Taking a sort of break from the corporation to help out the new and returned, so doing the odd mission.  Every once in a while my ship, currently a Hyperion, while travelling in a straight line does a spin.  The ship keeps moving forward, the transverse of the target doesn't seem to change but the ship does a full three hundred and sixty degree spin.

I think my navigator quite likes The Hunt for Red October.

So Eve as a PVP game?

Quite plainly it is not a PVP game, at least in total.  People have the choice of PVP.  You can live in high security space and be mostly immune to the whims of the PVP crowd, war declarations can be dodged very easily by corporation hopping or just using an alternate character until it goes away.  Obviously corporation hopping is not an action that is recommended and apparently CCP can bring some sort of action against you for doing it but I would say, using a figure pulled from thin air, more than ninety percent of people who do it are never taken to task over it.

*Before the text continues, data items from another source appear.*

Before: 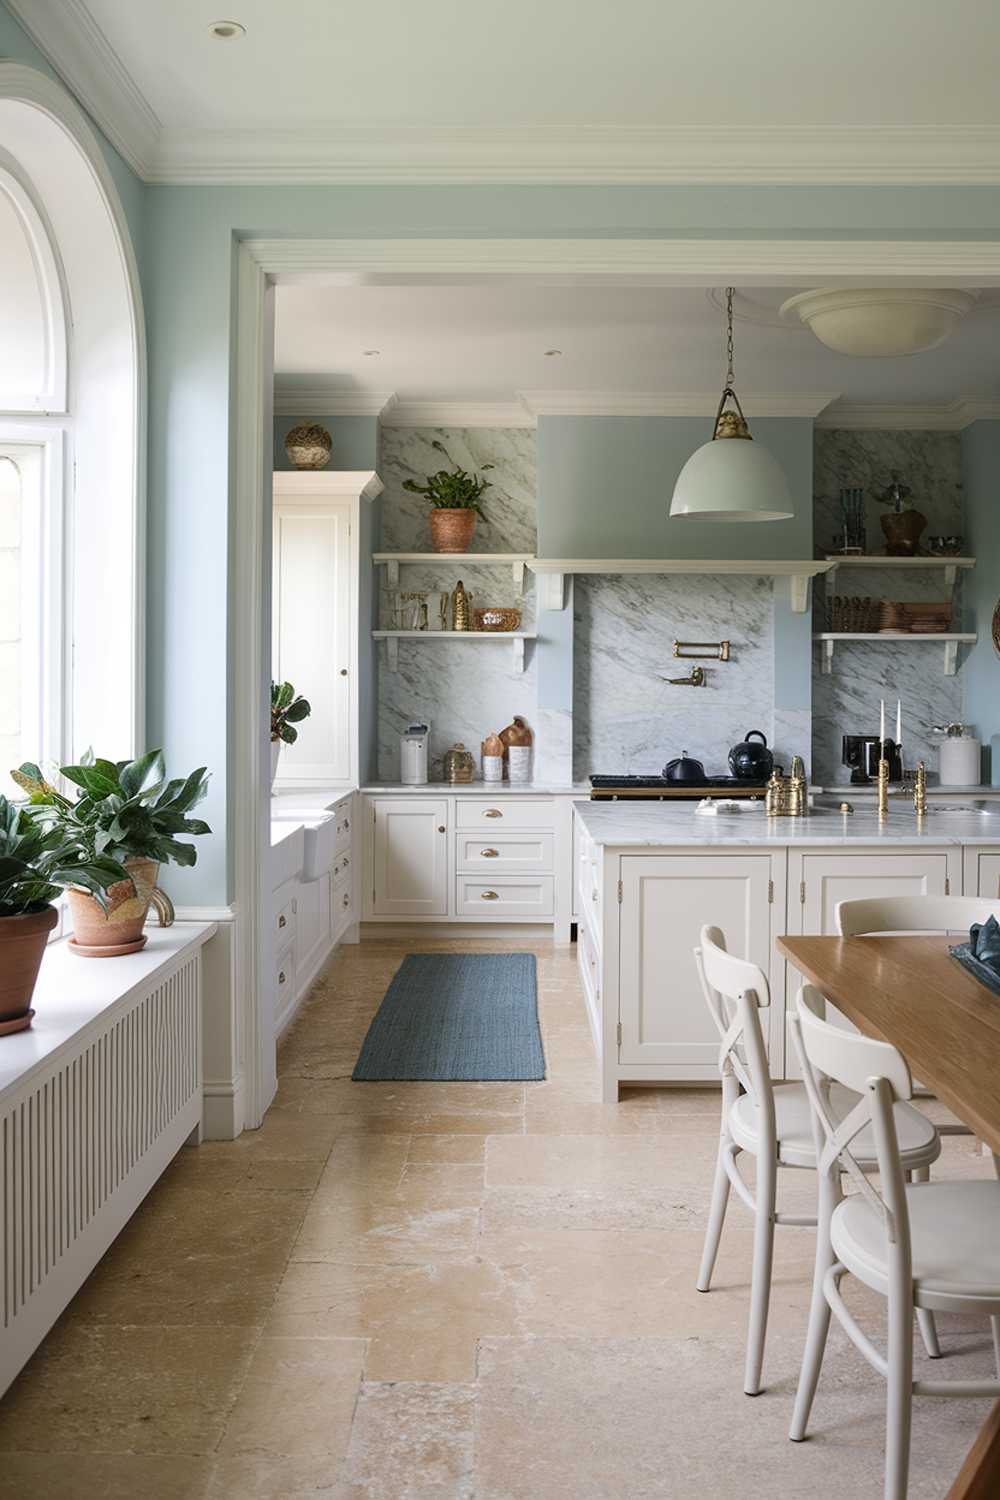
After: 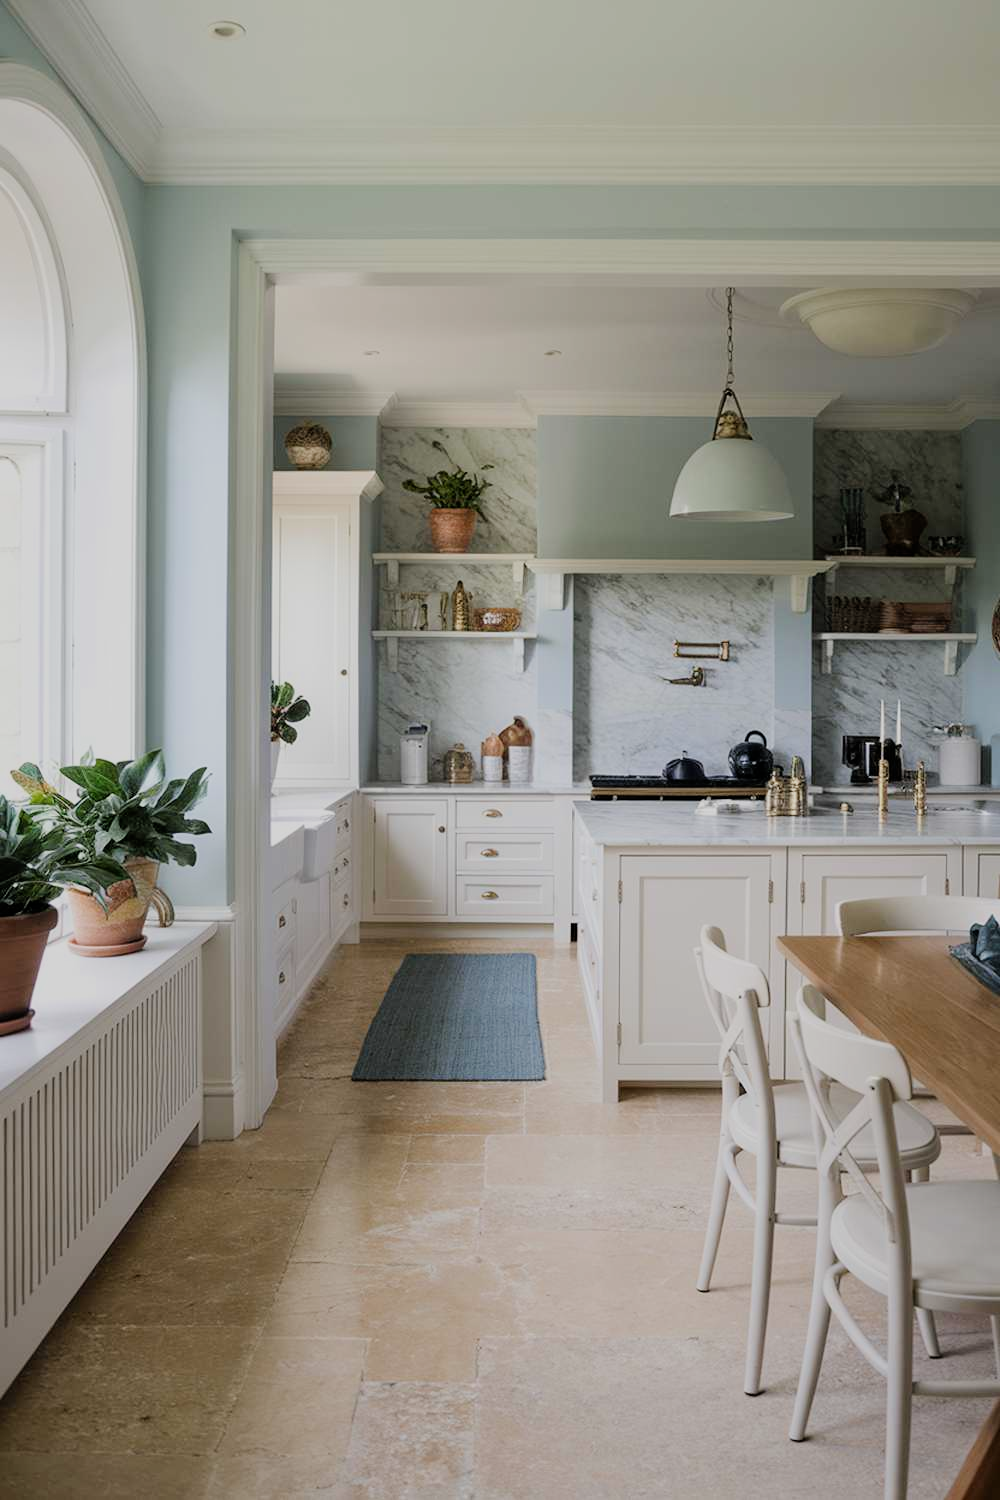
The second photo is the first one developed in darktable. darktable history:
filmic rgb: black relative exposure -7.65 EV, white relative exposure 4.56 EV, hardness 3.61, contrast 0.991
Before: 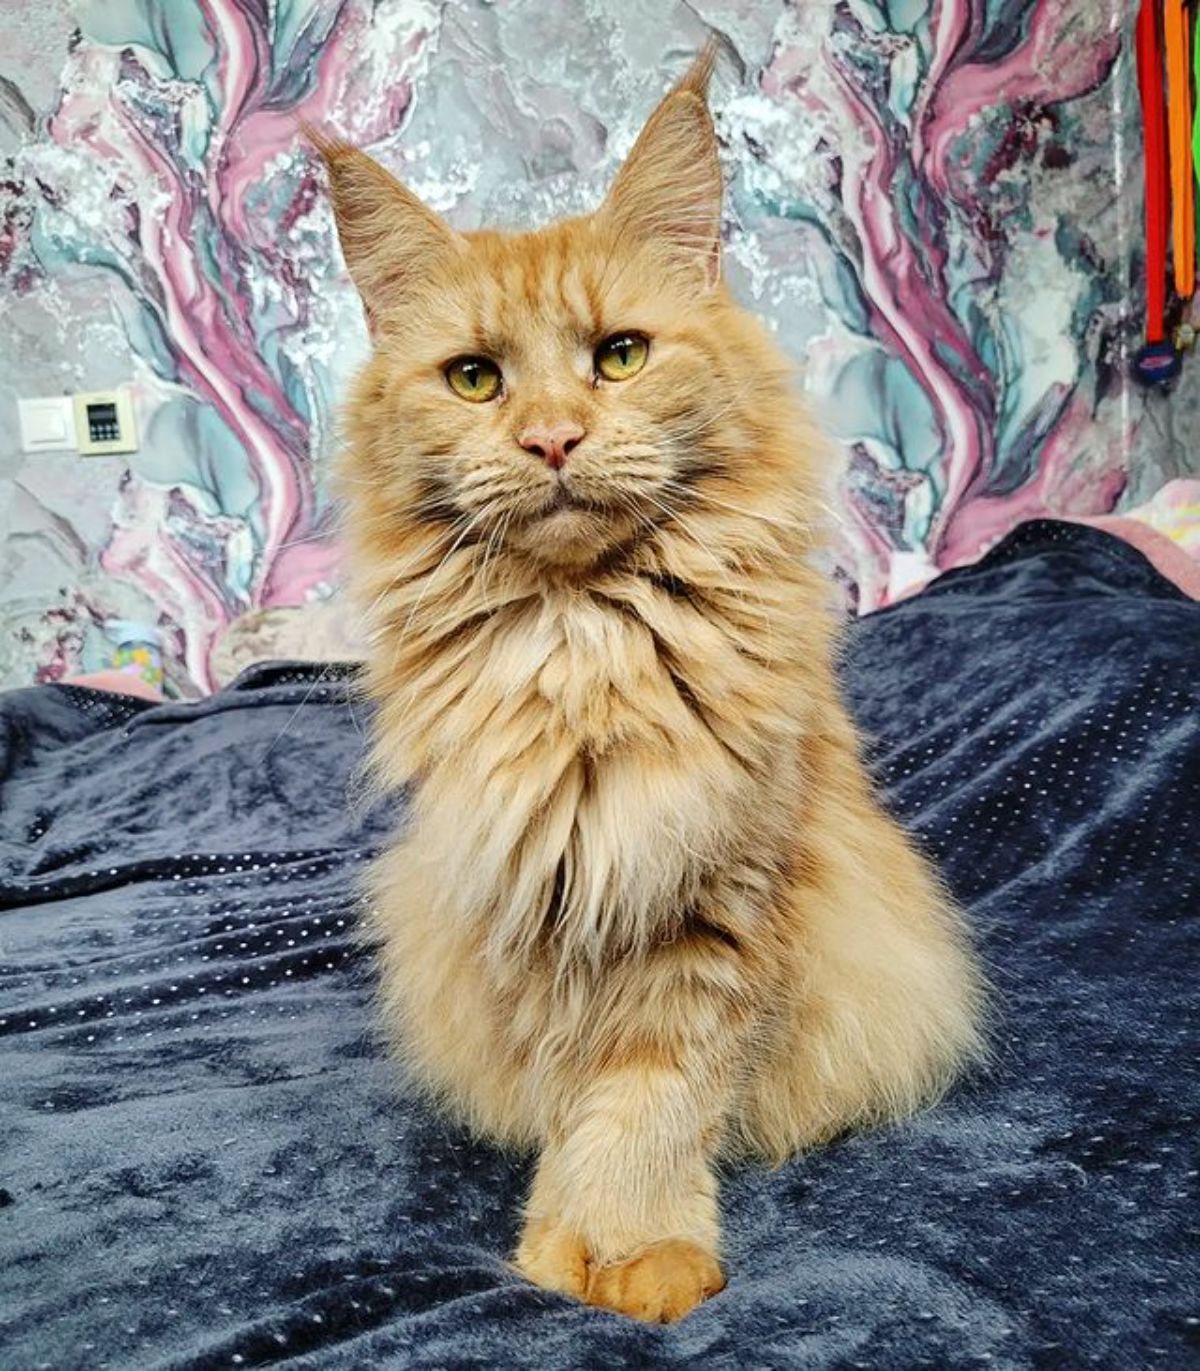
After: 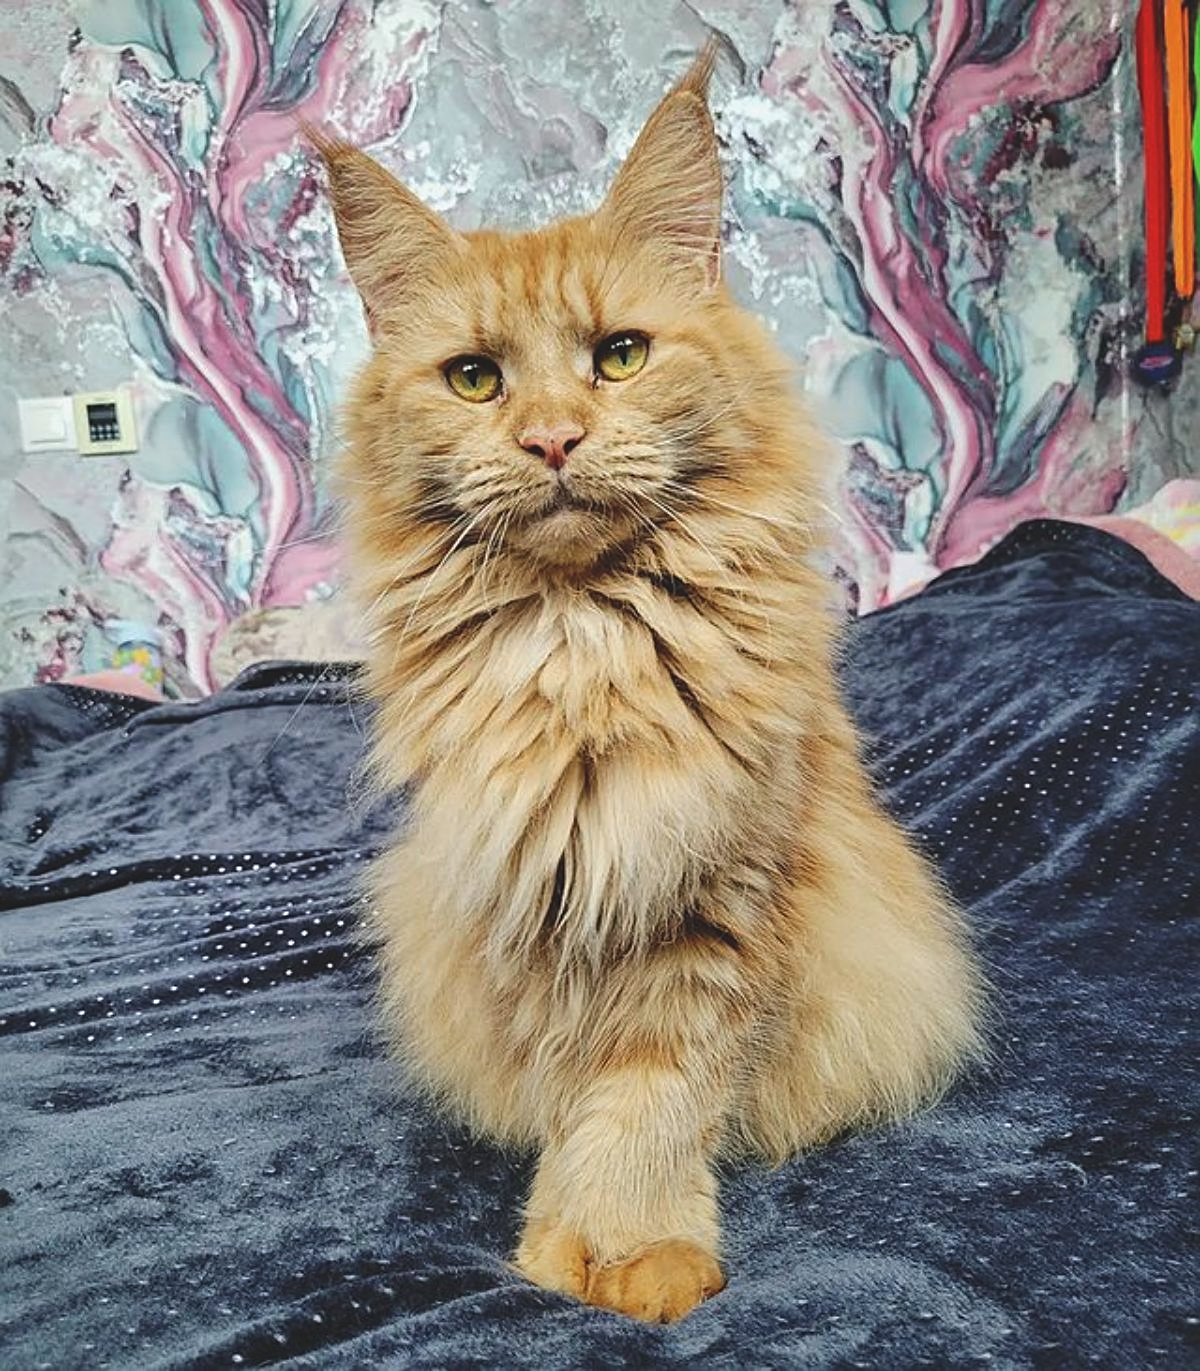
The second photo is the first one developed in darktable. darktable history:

So you can choose your PVP, thus Eve is not a PVP game, it is optional PVP with a mostly PVE population according to the figures from CCP and the infrequently heard from Dr. K.

However, and this is where the high security folks should take notice, the PVP game, in low and zero security space, is where the game is!  High security space and PVE content is just the precursor to the tense thrills that can be bought experiencing PVP.

A simple barometer for me is the object identified by Aristotle in the fourth century B.C. as the most important organ in the body, the heart.  The only time it has started beating faster, and I mean really thumping, you know like how hard you pounded your first partners before you became all old and jaded, is during the thrill of real combat.

I'm not talking about PVE missions like Guristas Extravaganza and the like where you follow a procession of pre-determined actions to complete the mission, loot and salvage and wonder what happened to the last hour while yawning and wondering about bed and if tomorrow will be any better.  NO!  This is the excitement of not knowing what intelligent or bone headed decision your enemy is going to make, or how many, what they are flying, and if this ship will survive the night.  My first combat was in a low sec zone, I was salvaging a mission and an Arazu warped in, guy by the name of Shozo (I still have him on my contacts list) warp disrupted/jammed my Catalyst and then destroyed it, my pod escaped.  I could hardly function!  My heart was smashing some new space in my chest cavity and it was almost like a great weight had descended upon me with the sudden realisation of the might that existed in this new virtual world.

Eve is not a PVP game, but if you don't experience and embrace it you are missing the point and the game.